• [Selected text]
• • • •
PC Mag reviews iPhone OS 2.0: Still a niche player, Microsoft Windows Mobile remains Editors’ Choice

Photoshop Elements 6 250x250“Welcome to the computing world, Apple iPhone and iPod Touch—we’ve been waiting for you. Distributed via iTunes and timed with the July 11th release of the iPhone 3G, the iPhone 2.0 software upgrade opens up the iPhone and iPod Touch to third party software. That makes the iPhone—which has always had a PC-class operating system—into a true handheld personal computer, capable of doing many different things. The upgrade adds some other useful features, but the App Store is the big deal here and that is why you should upgrade immediately,” Sascha Segan reports for PC Magazine.

MacDailyNews Take: Make that “Mac-class,” Sascha.

Segan continues, “The App Store is, far and away, the best way to find and buy applications for a mobile device. By centralizing application discovery and putting it on every phone and in every copy of iTunes, Apple has made mobile apps easier to find and use than ever before.”
• • • •
[Data items]
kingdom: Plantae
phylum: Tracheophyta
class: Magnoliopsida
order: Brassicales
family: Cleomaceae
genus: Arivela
• • • •
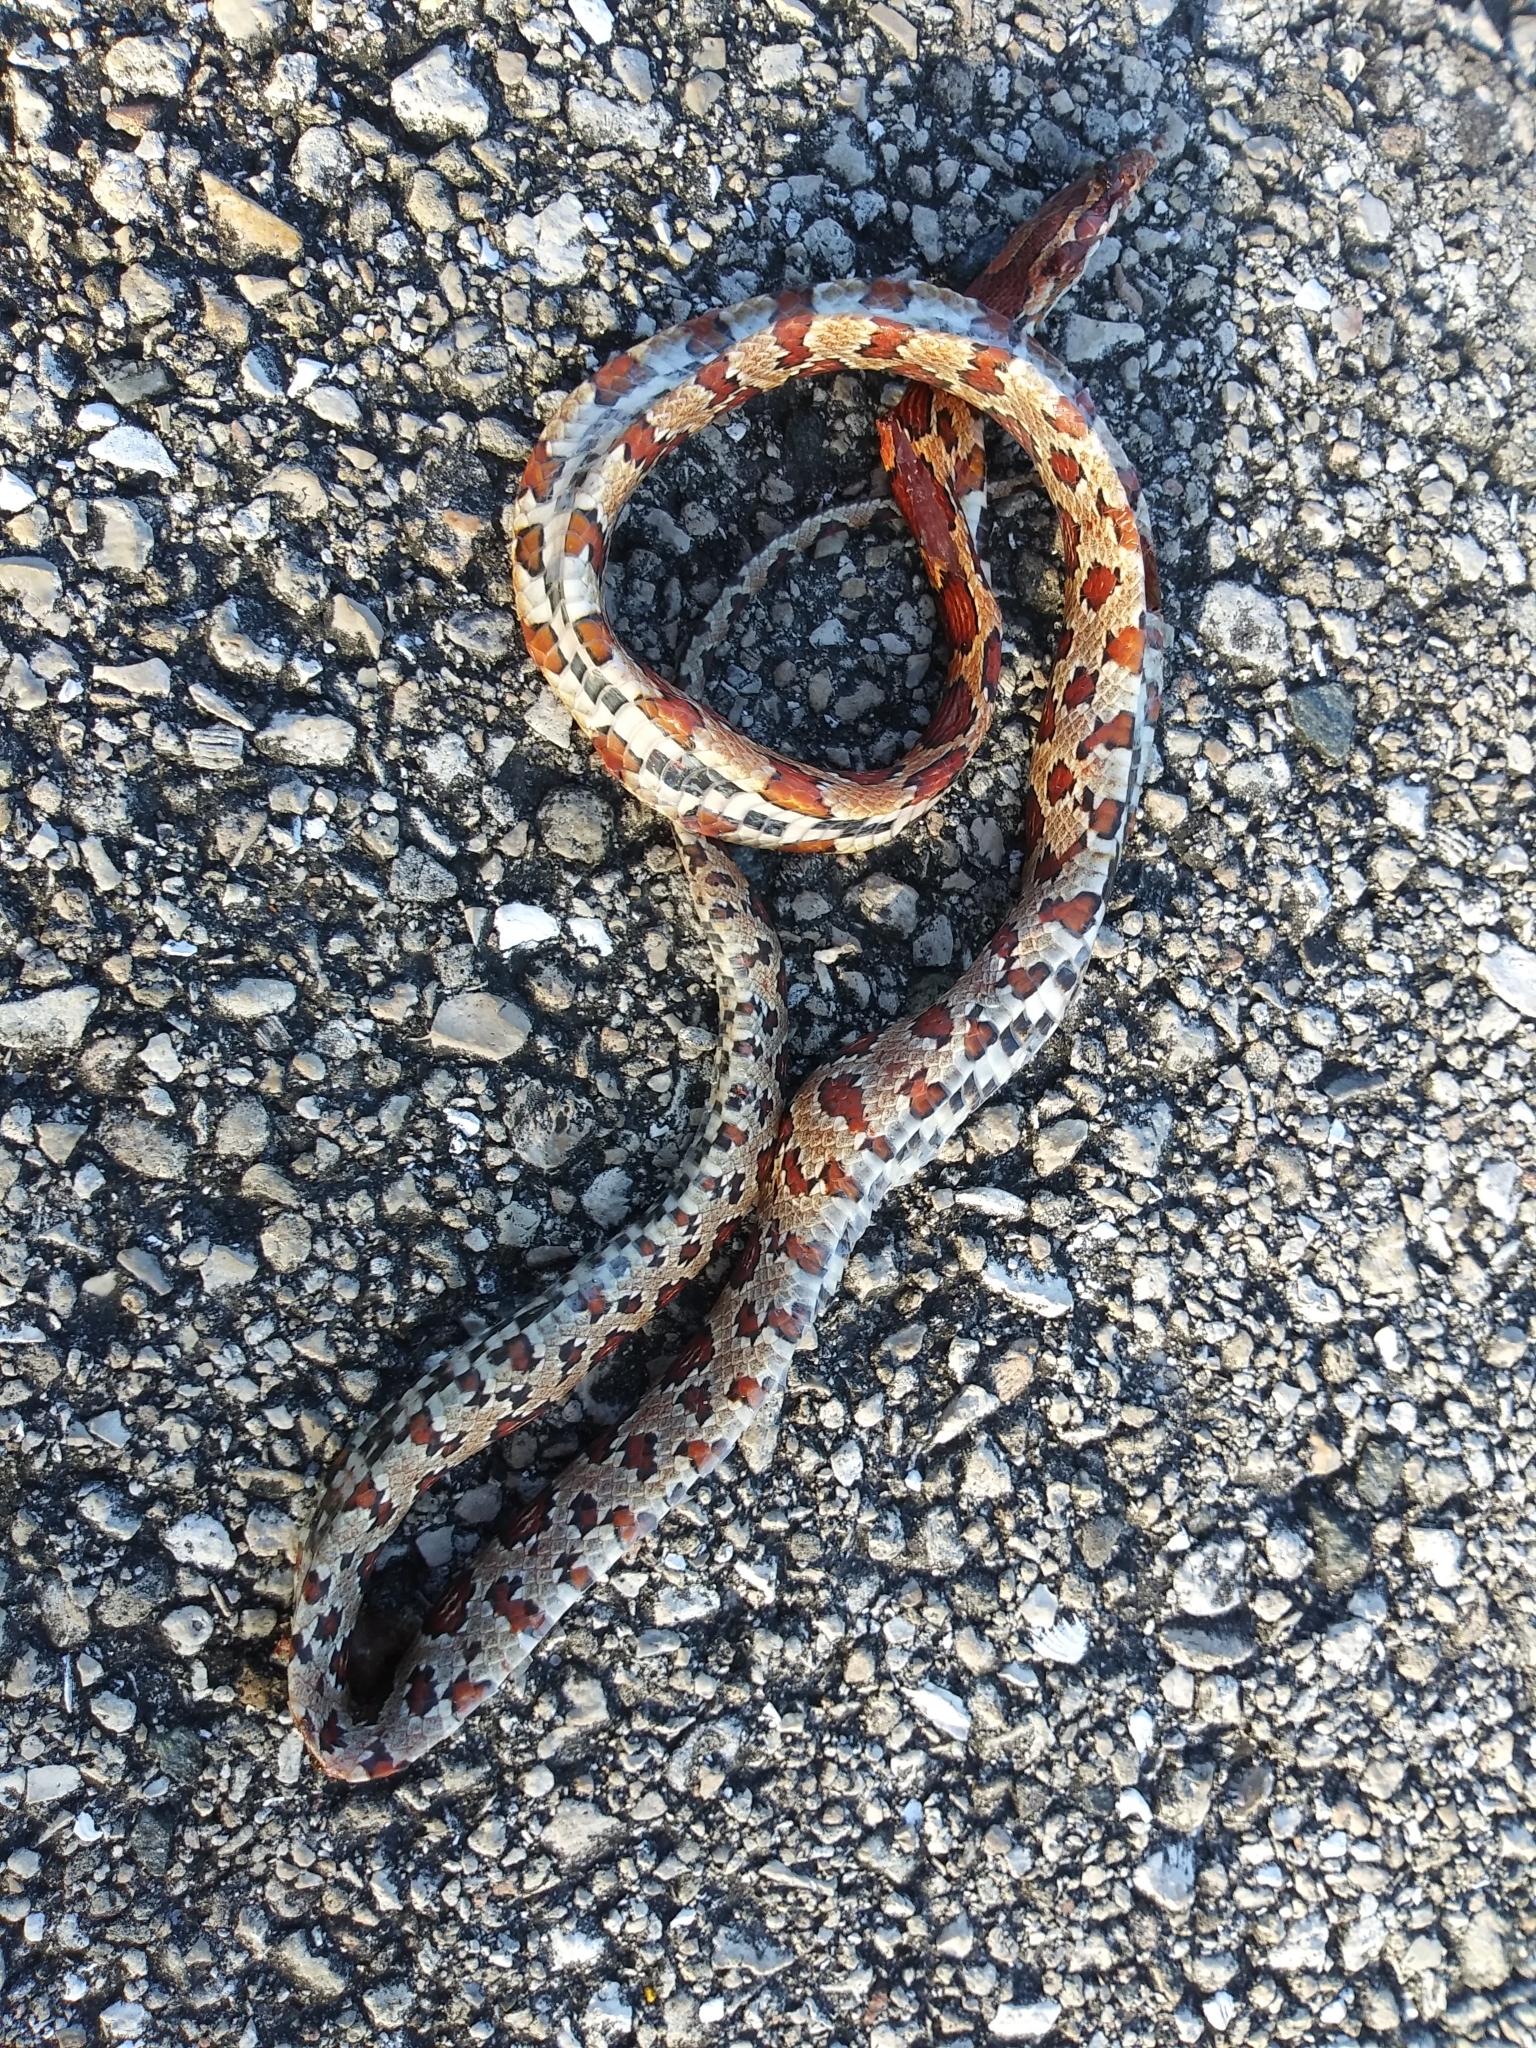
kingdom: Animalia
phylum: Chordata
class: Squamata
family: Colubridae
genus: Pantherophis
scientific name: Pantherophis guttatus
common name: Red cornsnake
• • • •
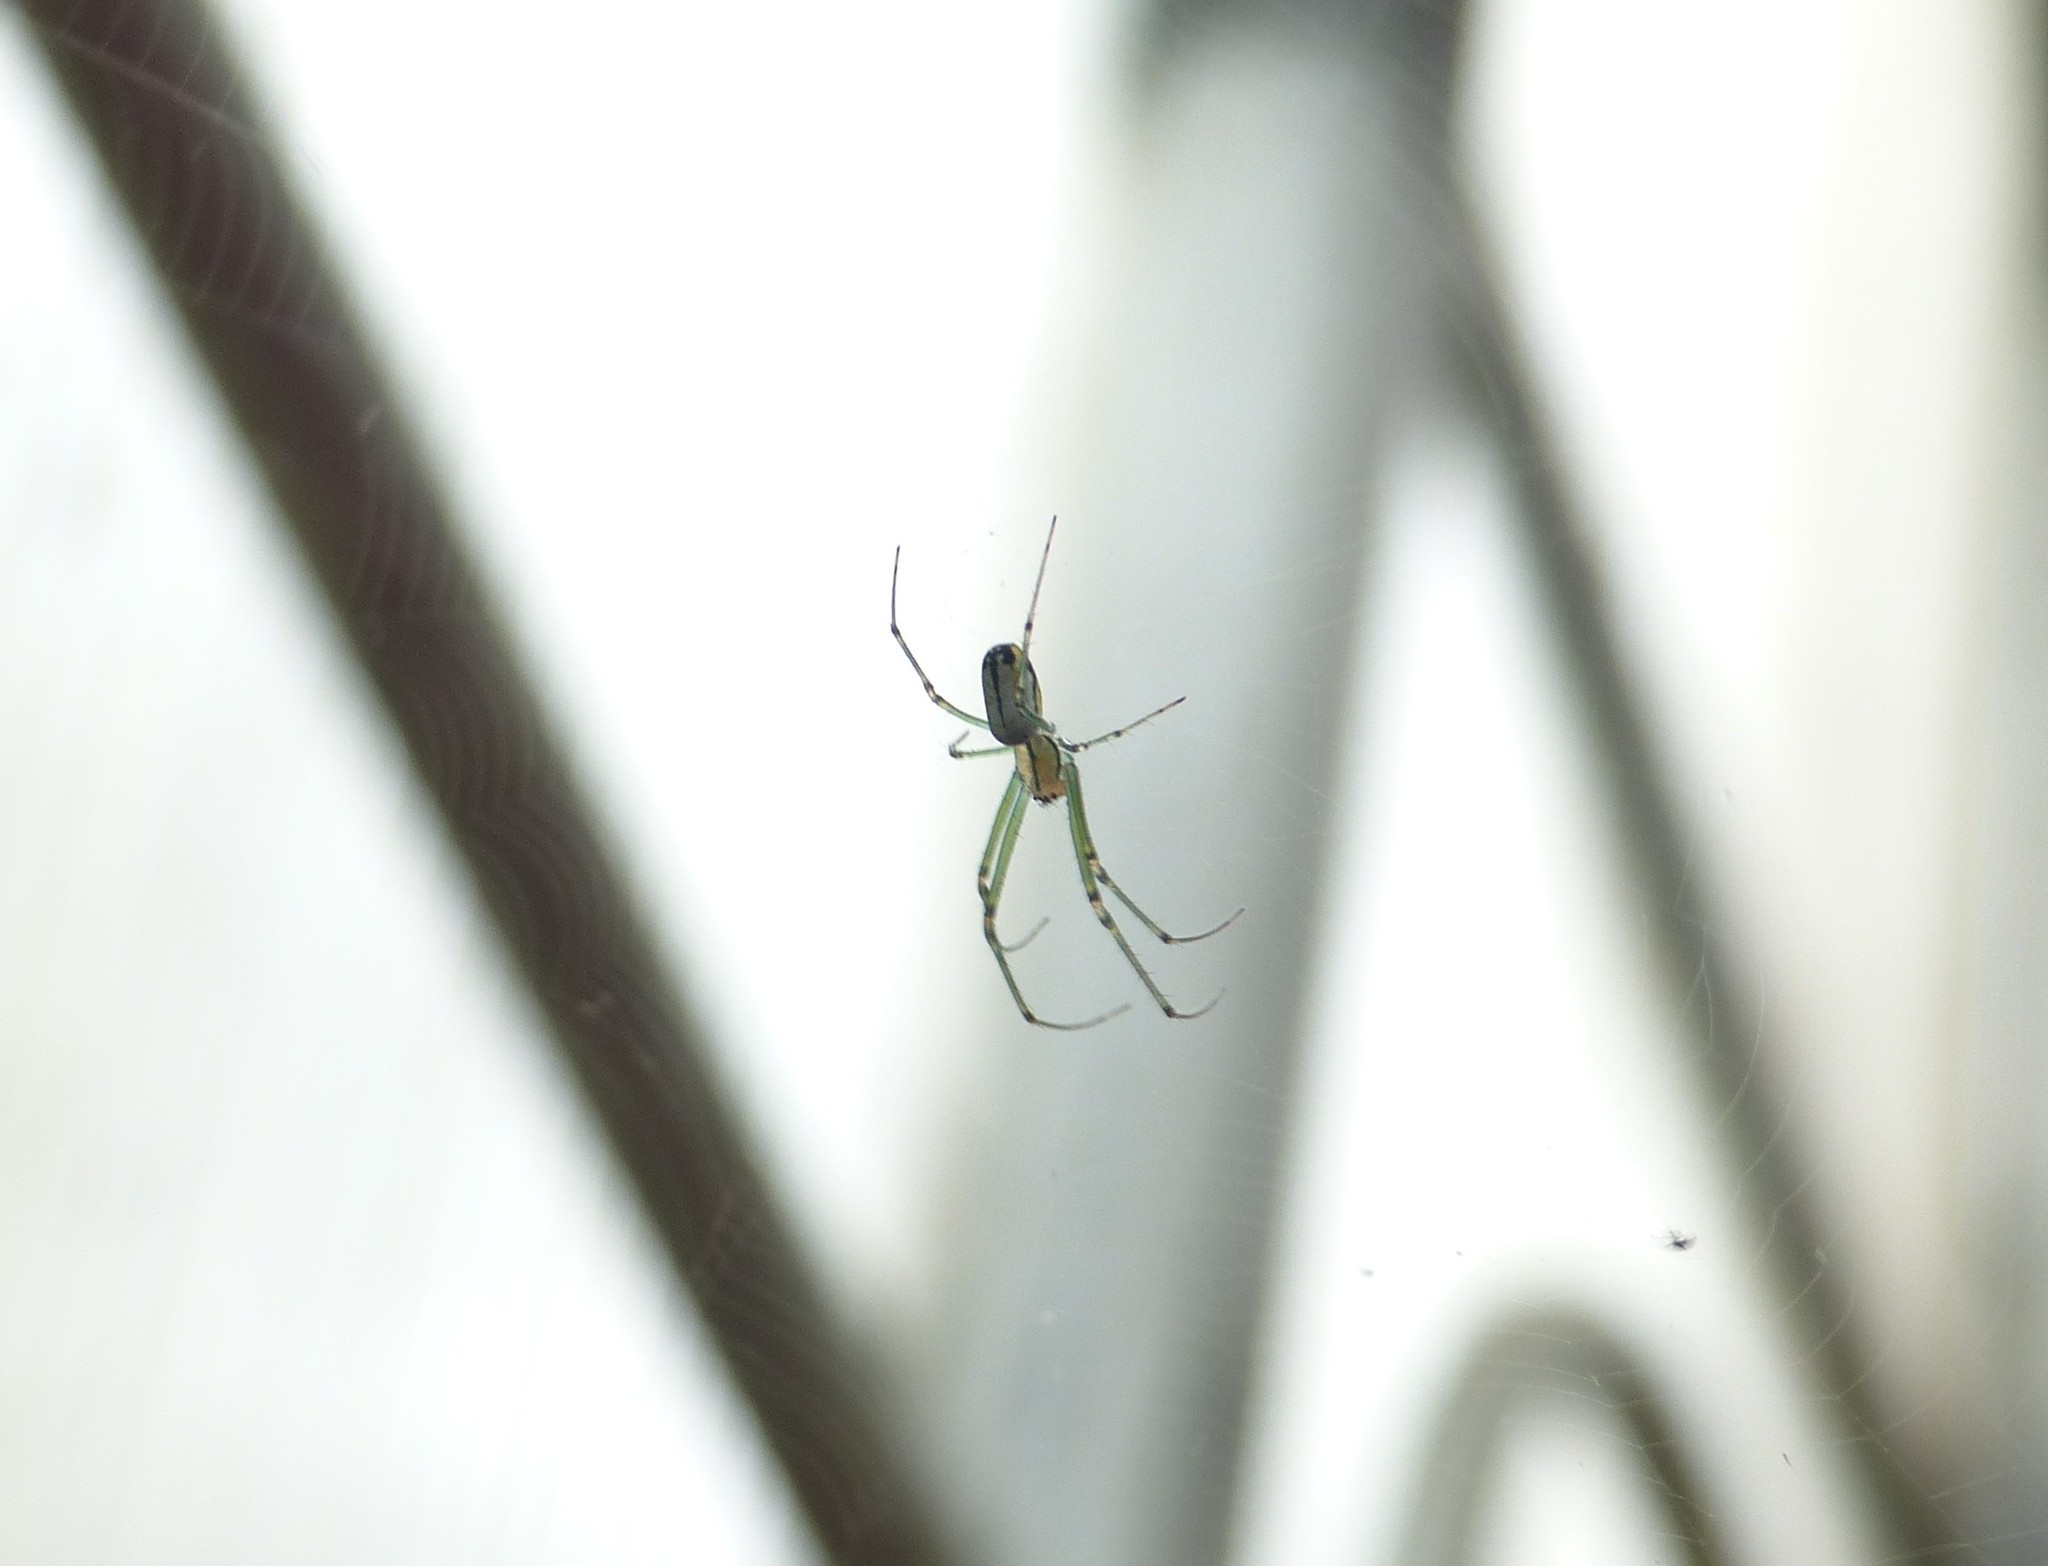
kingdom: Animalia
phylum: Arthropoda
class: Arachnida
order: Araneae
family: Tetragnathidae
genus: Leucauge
• • • •
• [Work to complete]
1. In the review excerpt, which release was the iPhone 2.0 software upgrade timed to coincide with?
2. According to the review excerpt, why does the App Store make mobile apps easier to find and use than before?
These entries come from a separate source unrelated to the review excerpt.

• [Outputs in order]
1. The July 11th release of the iPhone 3G.

2. Apple centralized the discovery of applications and put it on every phone and in every copy of iTunes. As a result, mobile apps are easier to find and use than ever before.